Work to be completed:
The listing below should be reproduced exactly, with the pictures omitted.

Extracted material:
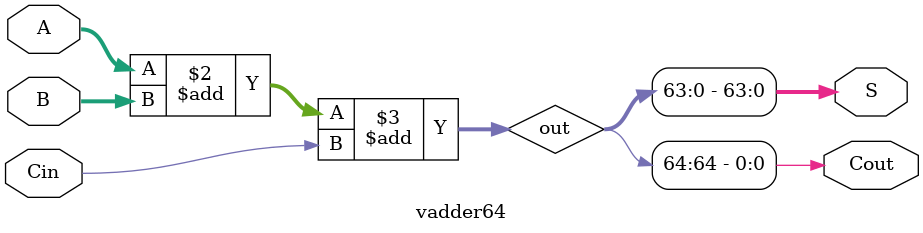
<source format=v>
`timescale 1ns / 1ps
module vadder64(
    input [63:0] A,
    input [63:0] B,
    input Cin,
    output Cout,
    output [63:0] S
    );
	 
	 reg [64:0] out;
	 assign S = out[63:0];
	 assign Cout = out[64];
	 
	 always @(*)
	 begin
		out = A + B + Cin;
	 end


endmodule

</source>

Finished exercise:
<source format=v>
`timescale 1ns / 1ps
module vadder64(
    input [63:0] A,
    input [63:0] B,
    input Cin,
    output Cout,
    output [63:0] S
    );
	 
	 reg [64:0] out;
	 assign S = out[63:0];
	 assign Cout = out[64];
	 
	 always @(*)
	 begin
		out = A + B + Cin;
	 end


endmodule

</source>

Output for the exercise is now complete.